They seemed so frustrated with the situation that they accused the government of having entered into an agreement with the outlaws owing to which it was difficult for the law enforcers to eliminate them.
The PPP, however, shifts the blame on the courts and says the criminals and terrorists arrested by the police are granted bail by judges because of which the government efforts yield no results.
Talking to The Nation on Tuesday, leaders of various parties said an all-out military operation should be launched to purge Karachi of all criminal elements. They said the operation should be across the board and nobody involved in criminal activities spared, irrespective of his political affiliation or influence.
A large number of people have either fallen prey to target killings or have lost lives in bomb blasts over the past several months. There are still others who have to meet the demands of extortionists, leaving little for their own families. Many businesses stand destroyed. A large number of industrialists have shifted their businesses to other countries where they think they will be able to work comfortably without any threat to their lives.
The Nation talked to a number of political leaders to seek their views on the likely causes of the growing lawlessness in the city and solution to the problem.
The MQM and the ANP, two major allies of the PPP, held their senior partner responsible for its lack of interest in taking action against the criminals. Opposition parties also alleged the government was not taking any step against the criminals because it had reached some kind of understanding with them.
Sindh PPP General Secretary and former Senator Taj Haider dispelled the impression. He said some 400 workers of his party had been killed during the last four years in the city. He said it was the state structure of military regimes which encouraged extremist thoughts and was one of the reasons behind the ongoing killings and lawlessness in the city.
The PPP leader complained that the law-enforcement agencies arrested the terrorists and criminals, but when they were produced in courts, judges granted them bail. The ruling party leader said even the criminals investigated by the joint investigation teams were released by courts, which discouraged the law-enforcement agencies. He suggested that judicial magistrates should be made part of joint investigation teams. He appealed to the judiciary not to be lenient to criminals involved in bloodshed.
Senator Taj Haider said that former ISI DG and other secret agencies, during in-camera briefings to the parliament, had disclosed that at least 22,000 terrorists and other criminals arrested by the LEAs had been set free by courts.

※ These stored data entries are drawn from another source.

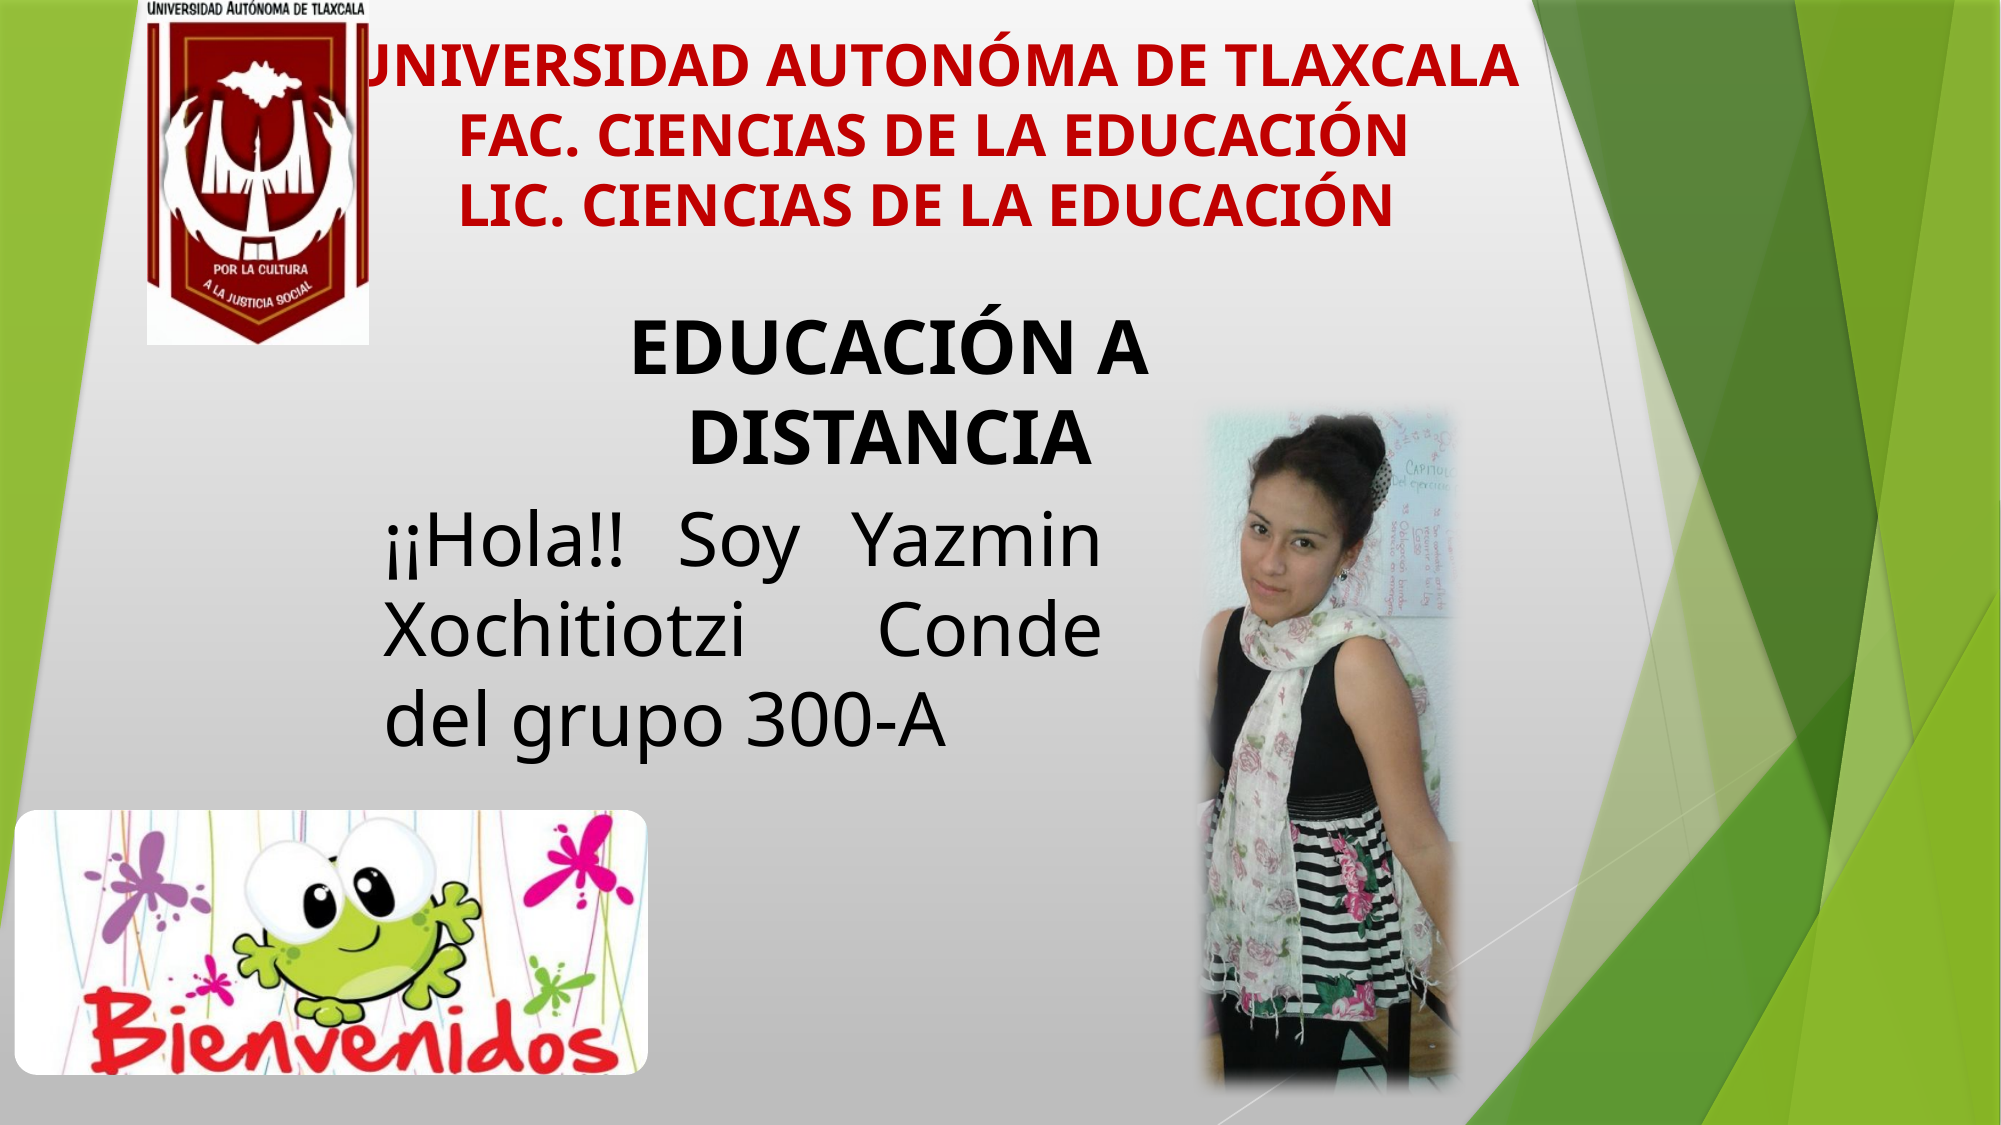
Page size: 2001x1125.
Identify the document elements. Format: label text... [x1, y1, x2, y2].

text_box ¡¡Hola!! Soy Yazmin Xochitiotzi Conde del grupo 300-A [368, 484, 1119, 769]
text_box EDUCACIÓN A DISTANCIA [449, 291, 1330, 487]
picture [13, 809, 649, 1076]
picture [147, 0, 370, 346]
text_box UNIVERSIDAD AUTONÓMA DE TLAXCALA FAC. CIENCIAS DE LA EDUCACIÓN LIC. CIENCIAS DE LA EDUCACIÓN [374, 21, 1538, 246]
picture [1191, 397, 1468, 1100]
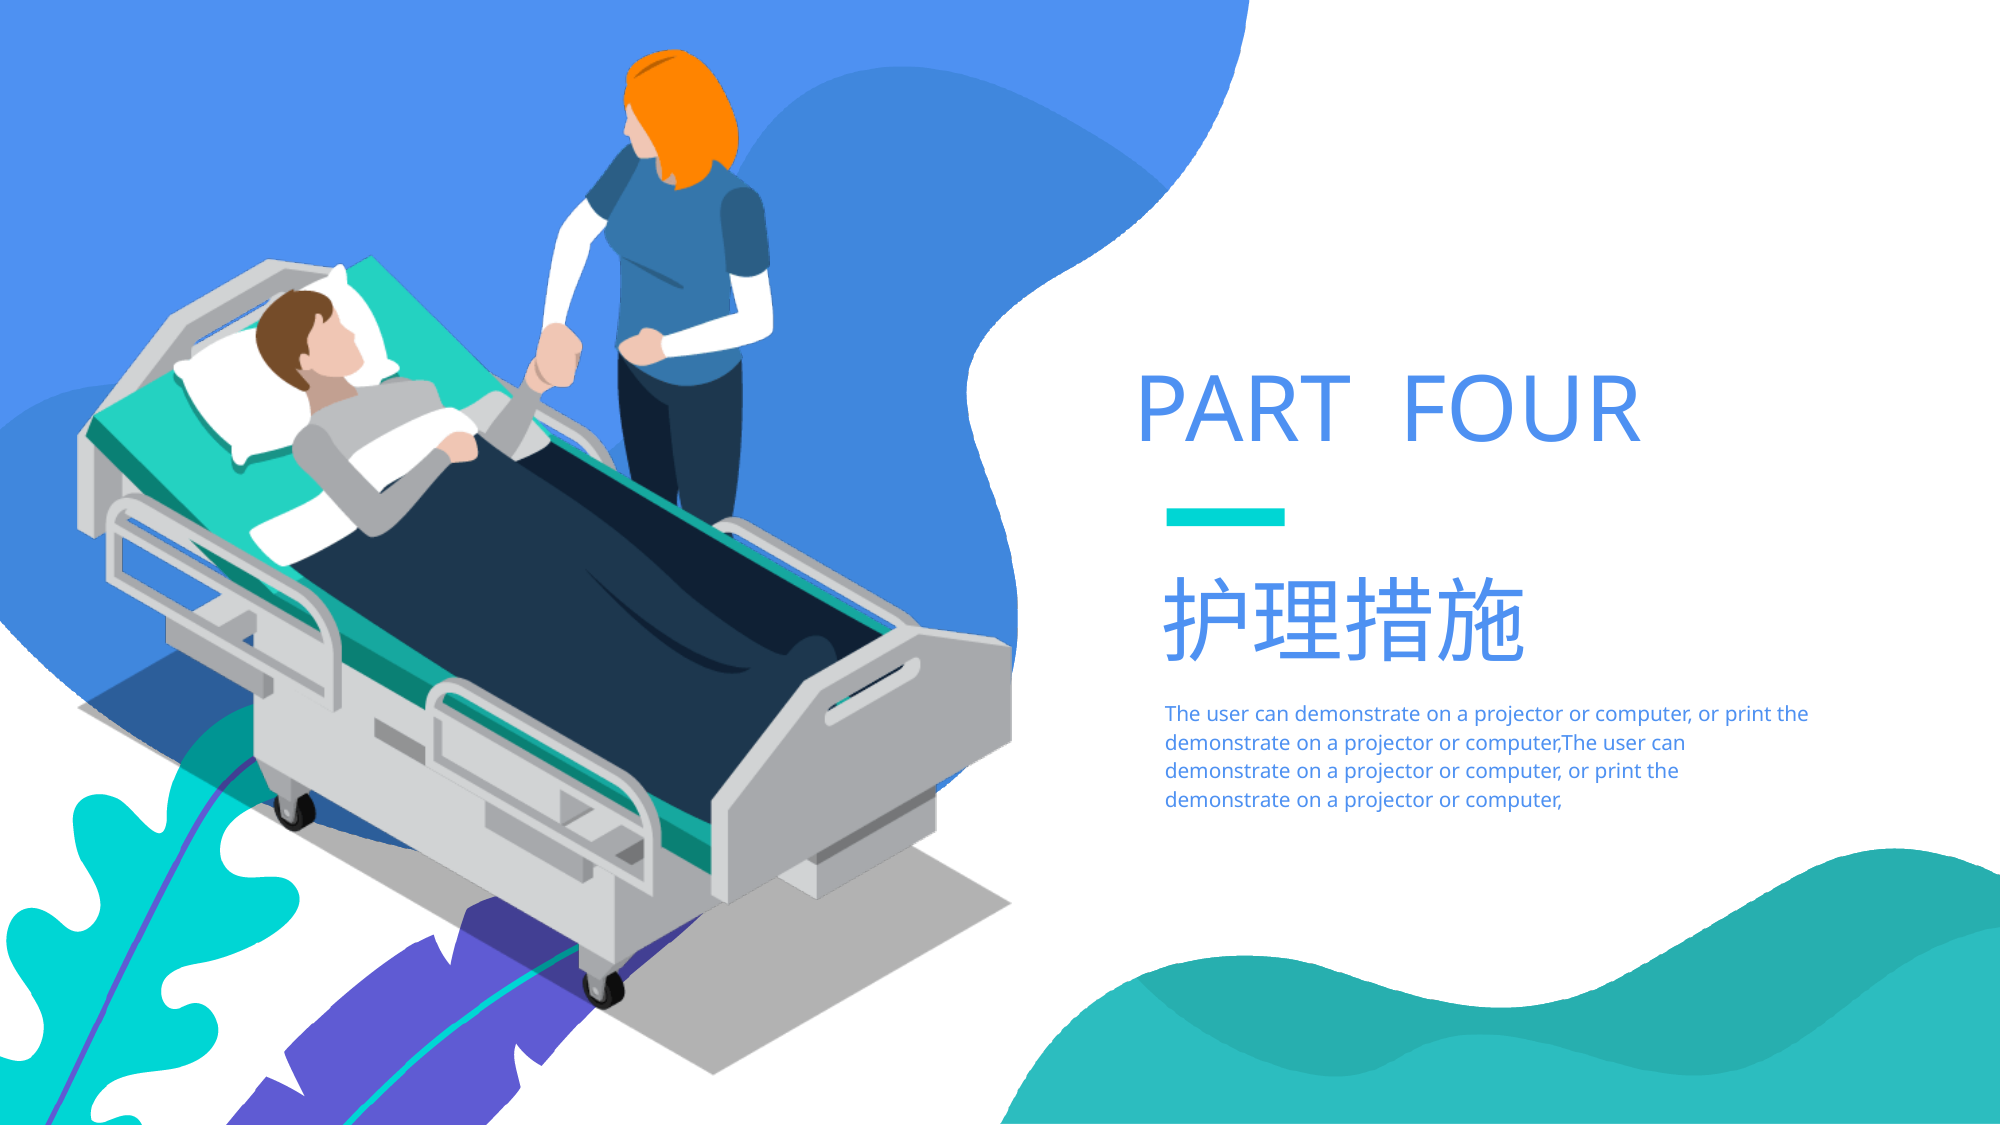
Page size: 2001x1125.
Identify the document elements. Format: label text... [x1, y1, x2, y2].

picture [0, 0, 2000, 1125]
text_box PART FOUR [1250, 341, 1682, 467]
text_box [1143, 508, 1825, 817]
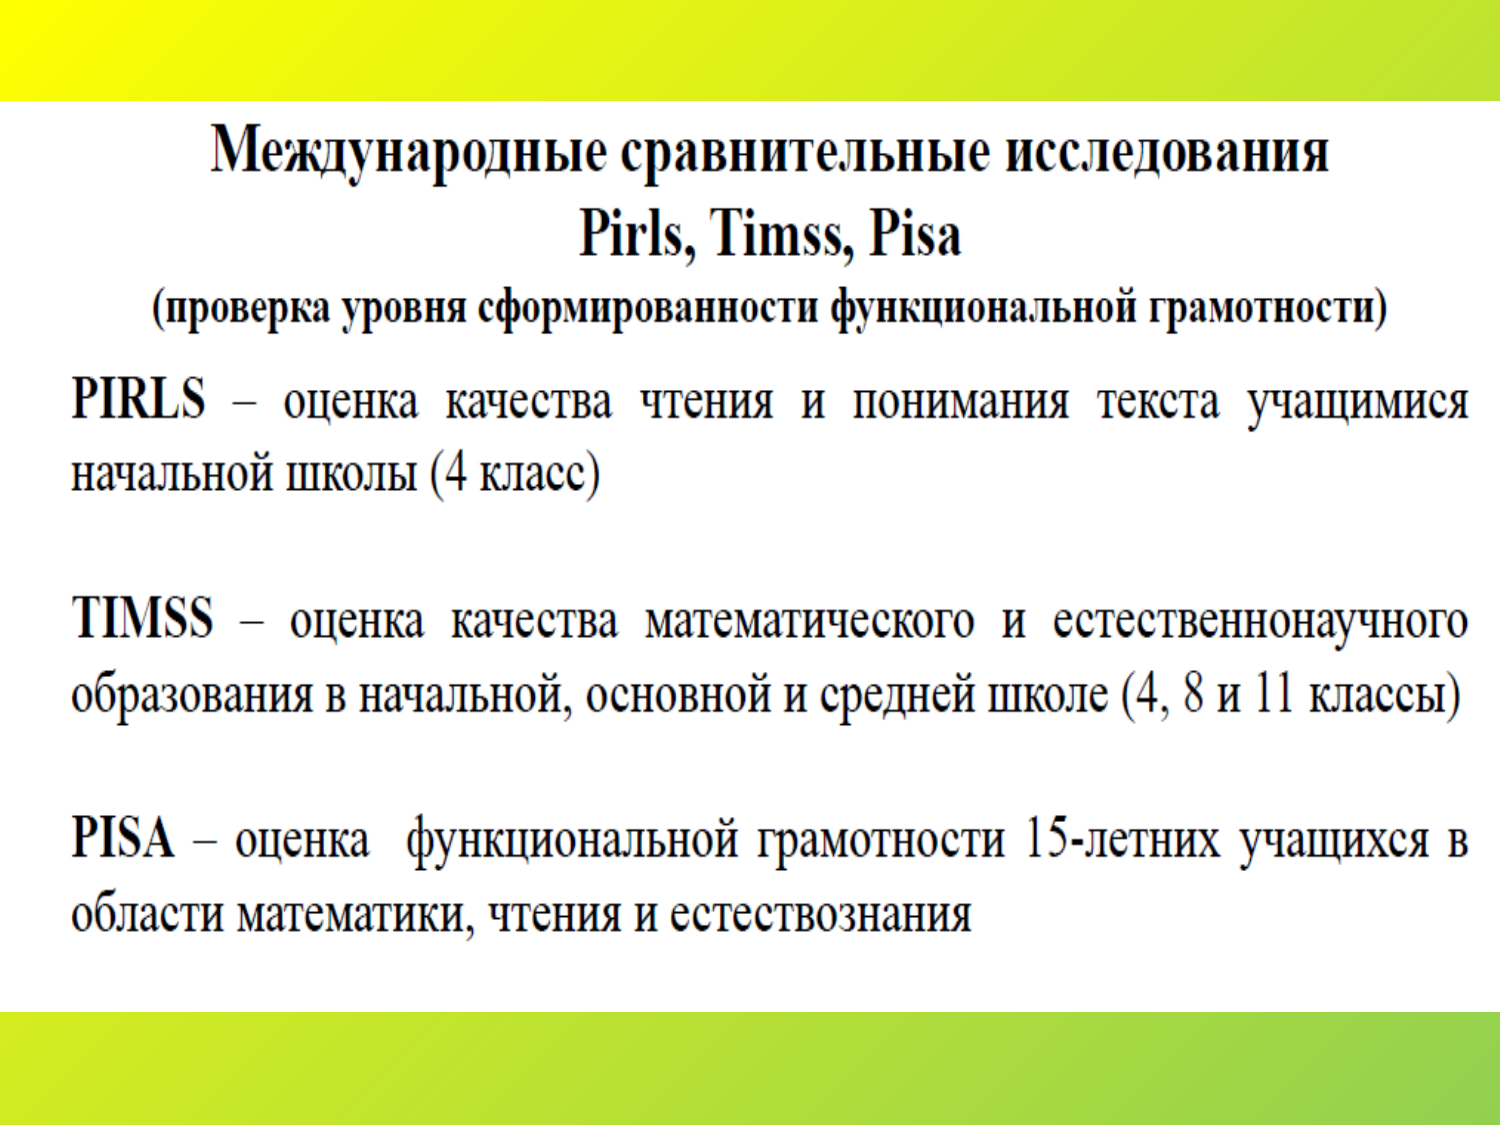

Sindh Awami National Party General Secretary Bashir Jan said a number of factors were responsible for the deteriorating law and order situation in Karachi. He said the elements working on foreign agenda were active in the cosmopolitan city and trying to weaken Pakistan. He said there was need for a ruthless military operation to clear Karachi of all terrorists and criminals. He called upon the political forces having stakes in the city to sit together and find a solution through consultations.
Senior MQM leader and former provincial adviser Wasim Akhtar said that the government was totally non-serious in handling the law and order problem.
Wasim, who is an MNA at present, said people were being killed and Talibanisation was increasing in the city. But, he regretted, no action plan had been prepared to curb the menace.
“Instead of taking concrete action against terrorists and extortionists, the PPP government is withdrawing the announcements of head money for gangsters of the banned People’s Amn Committee,” he alleged.
He believed that no one was safe in the city as killers were free to kill the people on the grounds of language, sect or community. Even, Bohris, a peaceful community of the country, and the business community, were being targeted, the MQM MNA said, adding the writ of the government was not visible anywhere. The MQM leader said the law-enforcement agencies were aware of the locations of Taliban, criminals and extortionists, adding the situation could be set right only by launching a targeted operation against them.
Former law minister and PML-N leader Saleem Zia was of the view that political parties created on ethnic basis were also an important factor behind deterioration of law and order and killings in the city. The police force had been politicised, he said. He referred to the statements of former home minister Dr Zulfiqar Mirza who had alleged that the political parties which were part of the government managed release of the criminals arrested by the law-enforcement agencies. He demanded depoliticisation of the police as well as recruitment and posting of officers on merit to improve the situation.
THE PML-N leader emphasised the need for across-the-board action against criminals, irrespective of their political affiliations. Muhammad Hussain Mehanti, chief of Jamaat-i-Islami, Karachi, criticised the government for its failure to track down the criminals. He said the outlaws were moving freely in the city, but the law-enforcement agencies were watching them as silent spectators. “It seems the PPP government has entered into some kind of agreement with the criminals,” he observed. He said the Sindh governor and chief minister should step down immediately because of their failure to protect the people.